### TO-DO ITEM
Show every line of the records below that contains the word "interest".

Itemized modification records:
^^^^^^^^
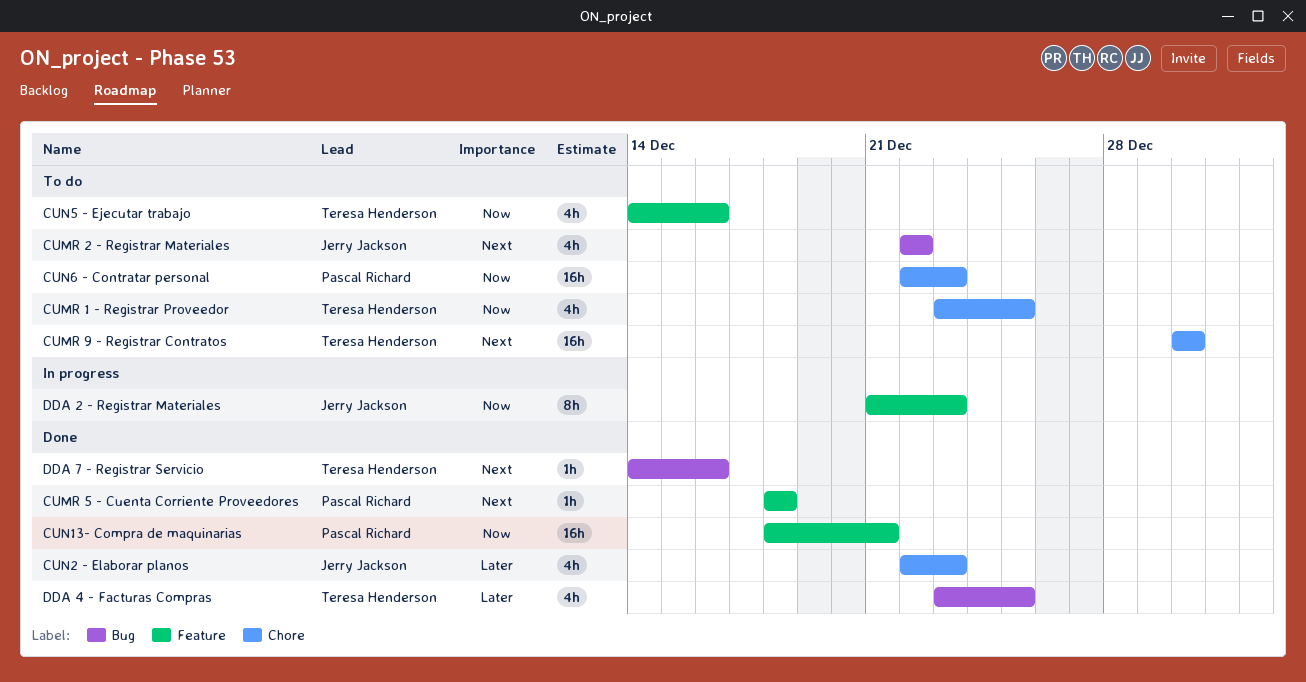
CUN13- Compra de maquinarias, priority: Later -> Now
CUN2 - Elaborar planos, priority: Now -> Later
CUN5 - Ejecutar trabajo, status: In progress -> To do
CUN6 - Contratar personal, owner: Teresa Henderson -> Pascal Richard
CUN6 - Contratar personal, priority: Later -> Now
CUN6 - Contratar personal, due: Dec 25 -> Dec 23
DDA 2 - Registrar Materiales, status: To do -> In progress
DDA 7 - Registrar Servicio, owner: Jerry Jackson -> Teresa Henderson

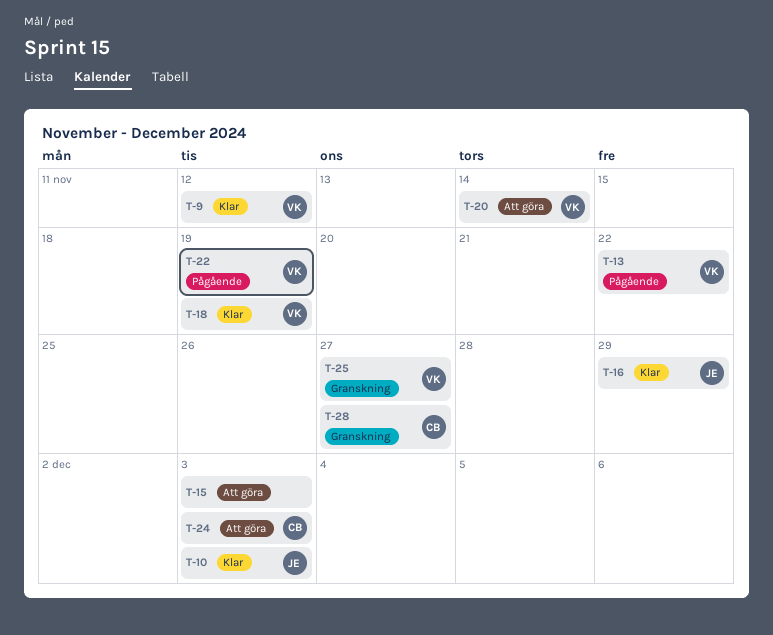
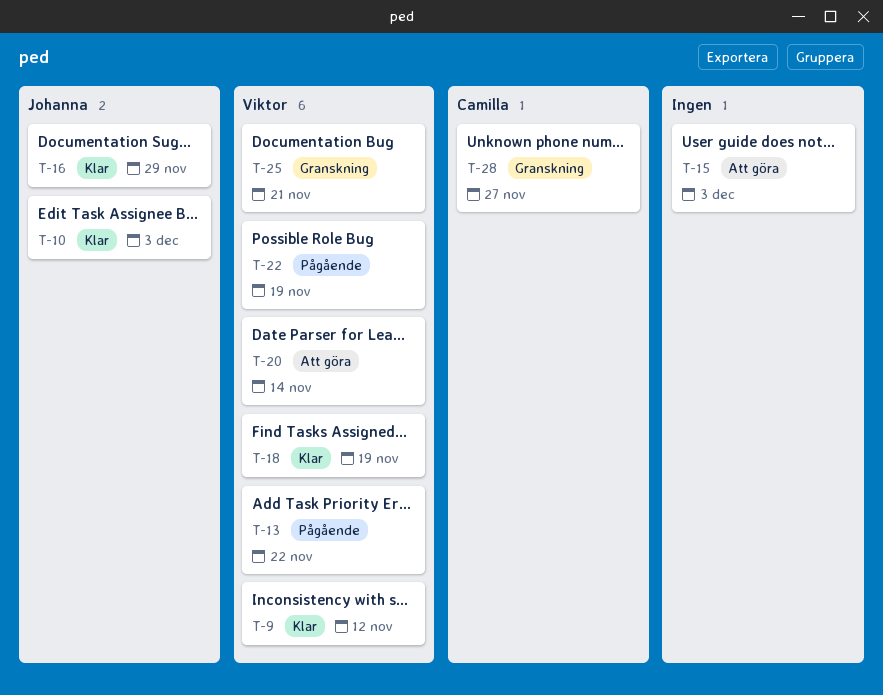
T-24: present -> none
T-25, due: Nov 27 -> Nov 21

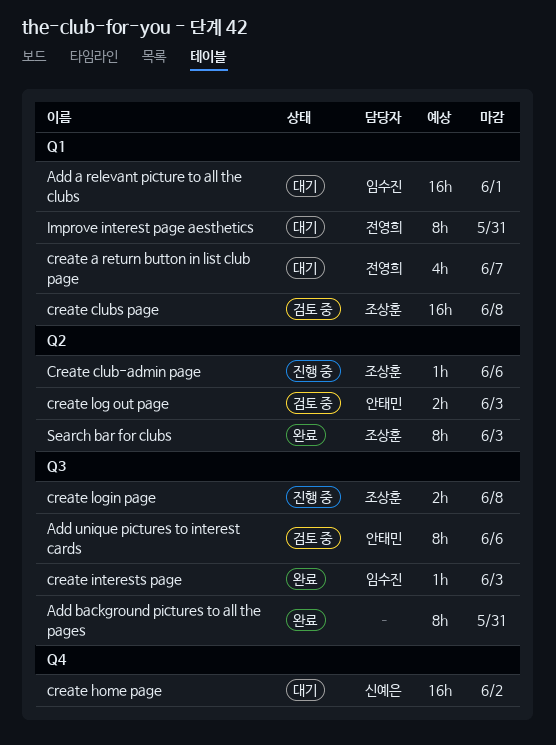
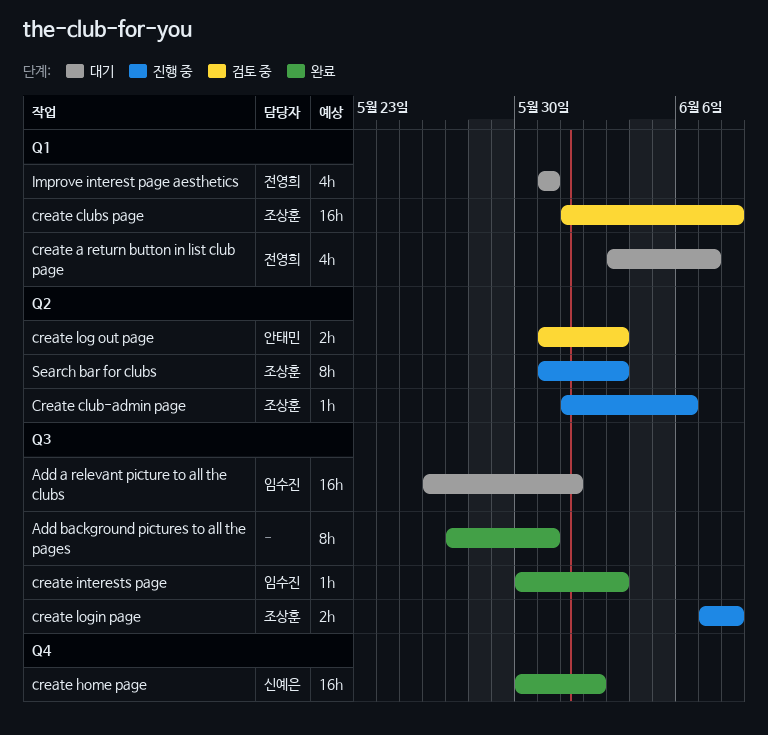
Add a relevant picture to all the clubs, label: Q1 -> Q3
Add unique pictures to interest cards: present -> none
create home page, status: 대기 -> 완료
Improve interest page aesthetics, estimate: 8h -> 4h
Search bar for clubs, status: 완료 -> 진행 중

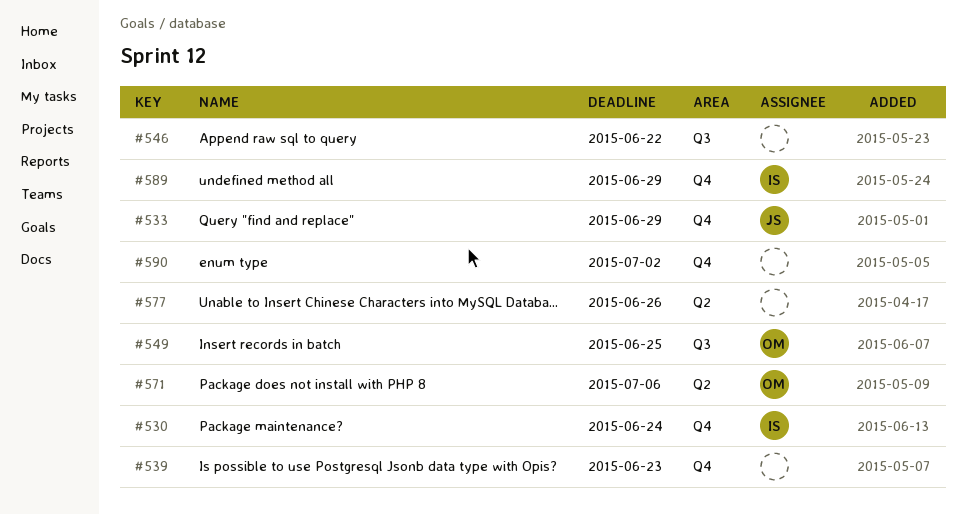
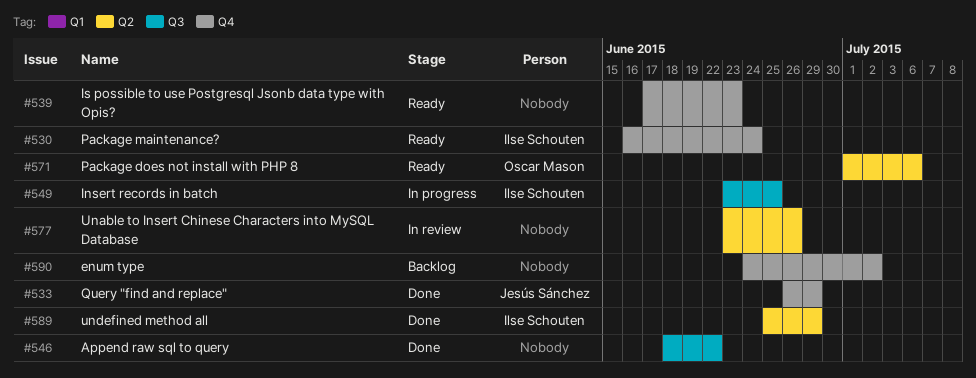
#549, owner: Oscar Mason -> Ilse Schouten
#589, label: Q4 -> Q2

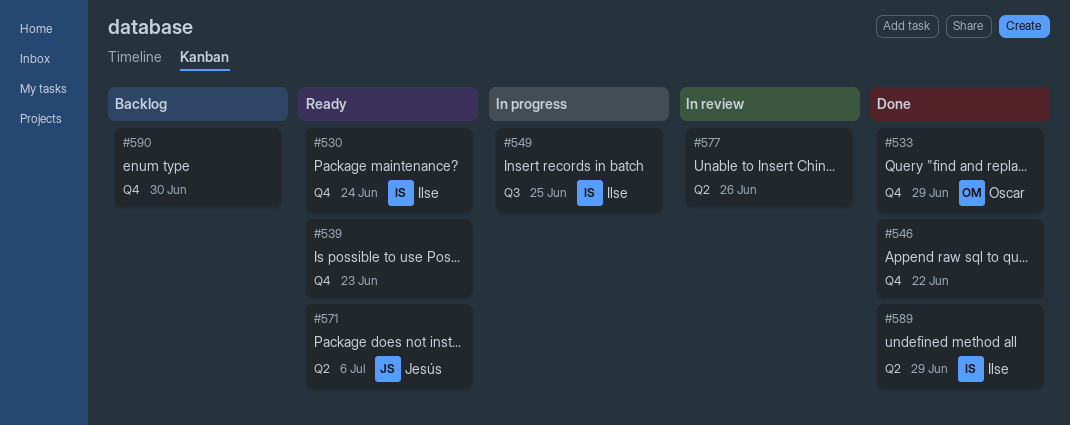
#533, owner: Jesús Sánchez -> Oscar Mason
#546, label: Q3 -> Q4
#571, owner: Oscar Mason -> Jesús Sánchez
#590, due: Jul 2 -> Jun 30

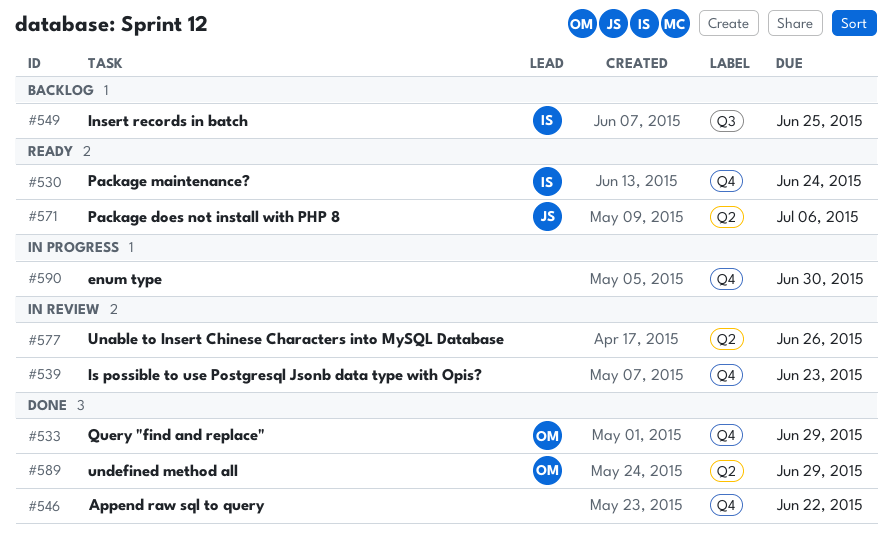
#539, status: Ready -> In review
#549, status: In progress -> Backlog
#589, owner: Ilse -> Oscar
#590, status: Backlog -> In progress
^^^^^^^^
### RESPONSE BELOW
Add unique pictures to interest cards: present -> none
Improve interest page aesthetics, estimate: 8h -> 4h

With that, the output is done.